REQUIRED WORK
Please count the lines of the material below that contain the string "elevation", and give only that number.

DATASET RECORDS
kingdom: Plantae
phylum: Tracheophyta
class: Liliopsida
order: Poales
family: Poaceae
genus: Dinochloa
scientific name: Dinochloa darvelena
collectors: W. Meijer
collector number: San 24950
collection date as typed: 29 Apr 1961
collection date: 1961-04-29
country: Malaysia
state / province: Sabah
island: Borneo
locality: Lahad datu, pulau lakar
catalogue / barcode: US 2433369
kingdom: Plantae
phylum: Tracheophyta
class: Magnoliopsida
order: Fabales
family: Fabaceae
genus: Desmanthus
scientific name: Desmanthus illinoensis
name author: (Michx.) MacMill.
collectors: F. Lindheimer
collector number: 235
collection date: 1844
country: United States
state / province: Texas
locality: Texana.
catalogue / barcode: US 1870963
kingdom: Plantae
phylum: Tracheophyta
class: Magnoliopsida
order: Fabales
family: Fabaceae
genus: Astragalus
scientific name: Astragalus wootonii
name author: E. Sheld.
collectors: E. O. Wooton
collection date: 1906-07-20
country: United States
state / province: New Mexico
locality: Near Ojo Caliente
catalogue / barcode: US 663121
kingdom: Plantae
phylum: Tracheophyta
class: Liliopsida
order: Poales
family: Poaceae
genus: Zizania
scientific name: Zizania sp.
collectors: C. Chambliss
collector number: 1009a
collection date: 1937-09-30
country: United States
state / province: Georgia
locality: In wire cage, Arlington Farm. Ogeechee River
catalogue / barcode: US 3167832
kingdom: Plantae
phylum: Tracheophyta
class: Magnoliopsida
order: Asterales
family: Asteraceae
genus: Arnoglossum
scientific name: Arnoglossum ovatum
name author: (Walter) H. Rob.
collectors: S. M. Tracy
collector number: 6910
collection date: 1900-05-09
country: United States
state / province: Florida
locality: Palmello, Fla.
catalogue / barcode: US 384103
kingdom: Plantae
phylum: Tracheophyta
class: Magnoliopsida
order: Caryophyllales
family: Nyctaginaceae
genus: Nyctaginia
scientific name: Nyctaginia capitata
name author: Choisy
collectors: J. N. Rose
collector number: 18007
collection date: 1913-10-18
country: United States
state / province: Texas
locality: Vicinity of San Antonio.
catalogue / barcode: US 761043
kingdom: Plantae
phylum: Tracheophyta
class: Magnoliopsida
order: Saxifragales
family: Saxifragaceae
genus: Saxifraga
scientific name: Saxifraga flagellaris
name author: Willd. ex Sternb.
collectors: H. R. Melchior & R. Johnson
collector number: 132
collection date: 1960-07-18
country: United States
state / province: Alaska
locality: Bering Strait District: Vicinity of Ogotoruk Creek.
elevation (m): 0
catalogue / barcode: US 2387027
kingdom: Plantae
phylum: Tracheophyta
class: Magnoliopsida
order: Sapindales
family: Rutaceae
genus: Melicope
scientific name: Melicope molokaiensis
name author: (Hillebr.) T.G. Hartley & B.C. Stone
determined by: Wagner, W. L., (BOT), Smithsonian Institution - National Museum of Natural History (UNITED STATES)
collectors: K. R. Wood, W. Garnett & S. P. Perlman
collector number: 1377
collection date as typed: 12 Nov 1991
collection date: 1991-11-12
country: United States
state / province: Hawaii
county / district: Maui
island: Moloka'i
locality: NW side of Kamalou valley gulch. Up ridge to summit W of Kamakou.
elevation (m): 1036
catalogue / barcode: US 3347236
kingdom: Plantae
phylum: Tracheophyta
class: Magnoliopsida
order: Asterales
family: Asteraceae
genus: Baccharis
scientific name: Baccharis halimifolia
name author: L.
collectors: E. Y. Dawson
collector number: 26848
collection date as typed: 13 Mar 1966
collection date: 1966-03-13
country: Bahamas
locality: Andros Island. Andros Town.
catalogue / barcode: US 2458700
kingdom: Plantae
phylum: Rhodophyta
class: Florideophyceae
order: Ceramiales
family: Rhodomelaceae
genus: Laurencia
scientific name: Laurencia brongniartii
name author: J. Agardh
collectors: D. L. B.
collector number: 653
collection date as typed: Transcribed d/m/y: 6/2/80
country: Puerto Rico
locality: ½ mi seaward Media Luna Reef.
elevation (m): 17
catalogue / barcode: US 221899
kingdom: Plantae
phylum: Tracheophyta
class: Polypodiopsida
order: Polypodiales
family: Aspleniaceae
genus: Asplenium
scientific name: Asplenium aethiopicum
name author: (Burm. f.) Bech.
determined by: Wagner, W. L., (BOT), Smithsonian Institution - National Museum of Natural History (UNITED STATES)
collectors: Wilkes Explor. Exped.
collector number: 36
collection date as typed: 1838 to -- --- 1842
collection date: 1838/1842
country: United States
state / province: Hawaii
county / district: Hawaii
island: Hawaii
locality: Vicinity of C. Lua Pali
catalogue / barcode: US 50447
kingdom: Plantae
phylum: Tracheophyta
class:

RESPONSE TO THIS TASK
3